In fondo, perché? Perché un giornale locale, di una provincia che non è nemmeno la sua, dovrebbe dedicare otto pagine al compleanno di Vasco Rossi? La risposta che viene da dentro sarebbe “perché sì”, ma capiamo che qualcuno non si accontenterebbe. E allora ci basta dire che il perché si trova nella straordinaria ondata di commenti, fotografie e racconti che ci hanno invaso nel momento in cui abbiamo chiesto ai nostri lettori di aiutarci a celebrare questo giorno speciale.
Vasco si ama o si odia, e questo ormai lo diamo per assodato. Nessuno, neanche chi gioca ad appiccicare un giorno un’etichetta e il giorno dopo quell’altra, può però negare che Vasco è un fenomeno sociale, è parte della storia d’Italia e della storia quotidiana di migliaia se non milioni di persone. Tutti canticchiano le sue canzoni, tutti sanno che faccia ha, pochi forse lo conoscono davvero o si sforzano di farlo.
Cosa volete che vi dica una che l’unica volta che ha avuto la fortuna di incontrarlo si è fatta autografare un braccio per poi tatuarselo il giorno dopo? Niente di quello che volete sentirvi dire, probabilmente. Ma il bello di Vasco è proprio questo: arrivare anche dove e quando non è desiderato, entrare senza chiedere permesso, colpire dritto quando meno te l’aspetti.
E allora eccomi qua. Un’ormai ex adolescente che nel lontano 1998 partì per l’Inghilterra inseguendo la sua vena punk e tornò a casa folgorata sulla via di Vasco. Tutta “colpa” della mai più vista Elena, compagna di studi al campus di Thanet. Che ascoltava senza soluzione di continuità l’album “Canzoni per me” e mi convinse un pomeriggio, sdraiate sul pettinatissimo praticello di Buttersea park, a infilarmi un’auricolare. Boom.
Tutti erano partiti da Malpensa con la Lacoste e tornavano a casa con le Dr. Martens comprate alla bancarella dell’usato a Camden Town; io ero partita con i jeans stracciati e la ferma intenzione di tingermi i capelli di viola e tornavo a casa con la sola voglia di rompere il salvadanaio e comprarmi tutta la discografia di Vasco. Sempre scomoda, mi verrebbe quasi da dire. Per tutti tranne che per un amico molto più grande di me (dico a te, “fratellone”) che aspettava quel momento da anni.
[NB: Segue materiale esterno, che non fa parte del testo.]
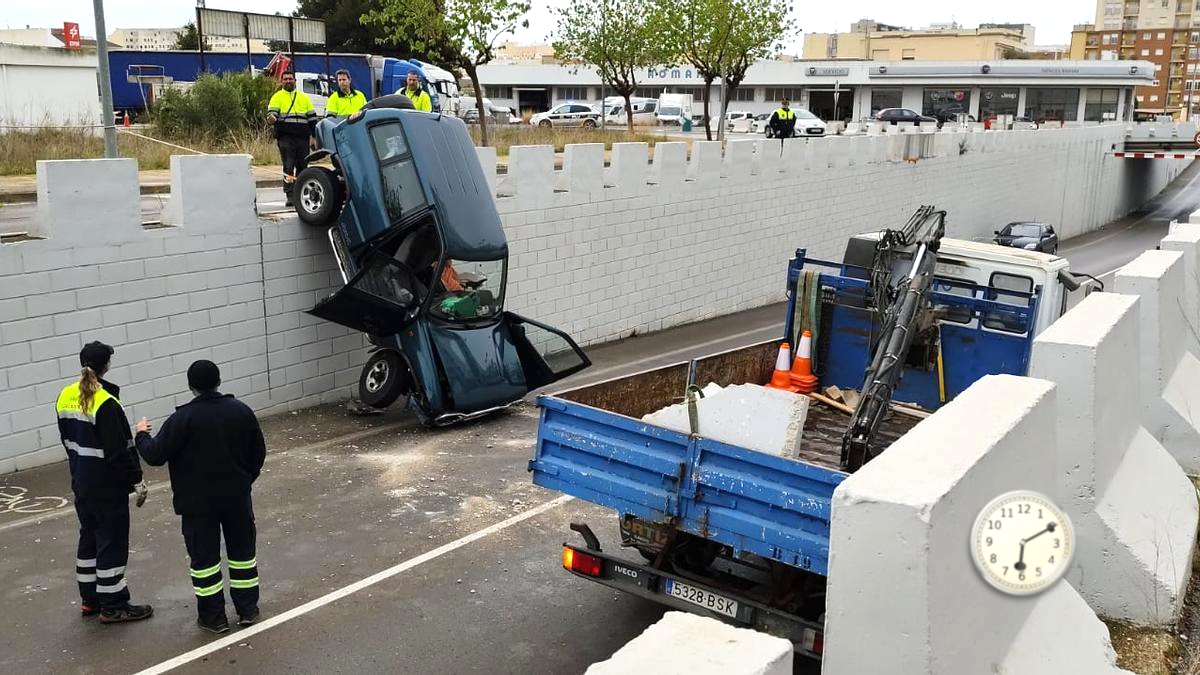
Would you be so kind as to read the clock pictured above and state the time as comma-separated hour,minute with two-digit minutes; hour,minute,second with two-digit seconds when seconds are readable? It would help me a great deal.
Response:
6,10
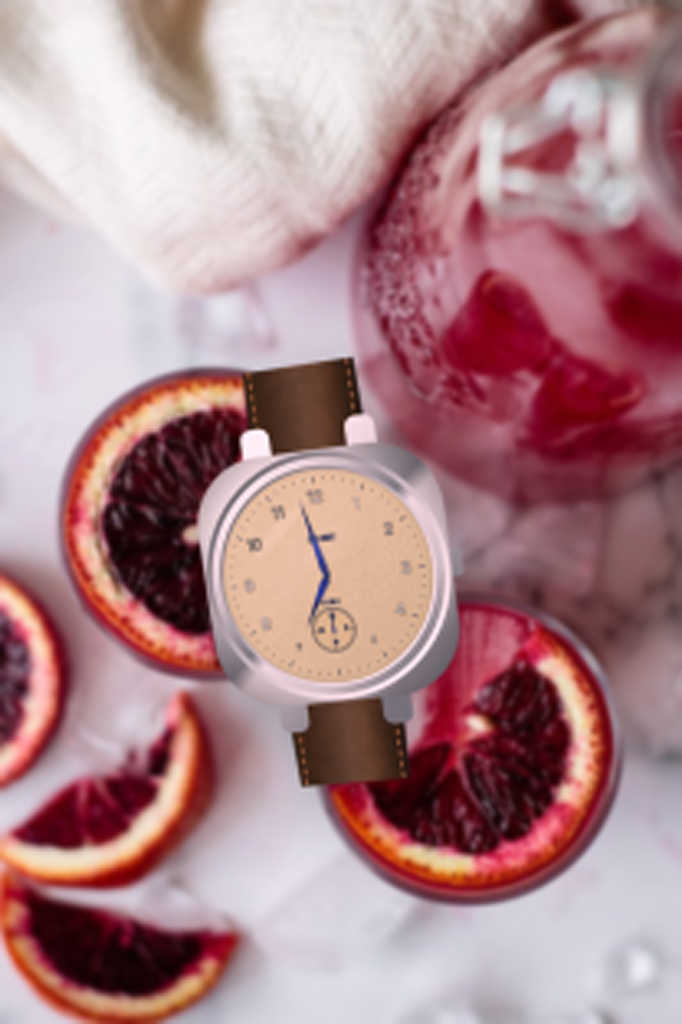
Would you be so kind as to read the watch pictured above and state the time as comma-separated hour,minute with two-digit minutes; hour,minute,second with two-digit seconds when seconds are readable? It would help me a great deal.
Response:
6,58
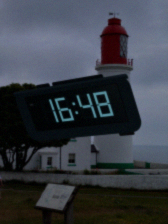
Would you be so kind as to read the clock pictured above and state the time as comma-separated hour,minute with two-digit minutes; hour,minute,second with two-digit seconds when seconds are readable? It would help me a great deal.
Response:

Sì, quell’estate mi ha stravolta e forse nemmeno io allora poteva immaginare quanto. Da quel giorno sotto il cielo di Londra in poi, Vasco mi ha inondata di emozioni, passione, consapevolezze. Mi ha fatto compagnia, tantissima compagnia. Vasco c’è stato anche quando dentro di me e tutto intorno non c’era più niente. Vasco per me è l’odore dell’asfalto dai finestrini abbassati di notte, la fatica di chilometri e chilometri macinati per essere ancora una volta sotto il suo palco, il freddo che patito per giorni interi fuori da un cancello per intravederlo schizzare via su un’auto dai vetri oscurati, il mal di stomaco provocato dalle risate fatte con amici che senza di lui non avrei mai incontrato.
Il “mio” Vasco è nella canzone ascoltata per soffocare il rumore dei singhiozzi, ma anche in quella sparata a tutto volume per suggellare un momento meraviglioso. È l’incipit della mia tesi di laurea. È il senso di libertà che mi ha sempre dato pensare a lui come l’uomo “più semplice che c’è” che esce davanti a 100 mila persone e canta “Io sto male”, senza doversi vergognare, senza doversi giustificare. Vasco ha il sapore di una sigaretta appena accesa e della birra bevuta nel silenzio al buio per spegnere i pensieri. Ha il calore della carezza che nessuno ti ha dato proprio quando la stavi cercando e la freddezza di chi ti dice la verità nel momento esatto in cui hai bisogno di sentirtela urlare in faccia.
Per questo e per molto altro ti dico grazie, Vasco. E ti auguro buon compleanno. Questo inserto è dedicato a te. E a tutti quelli che, come me, non sono fatti per i cieli senza nuvole.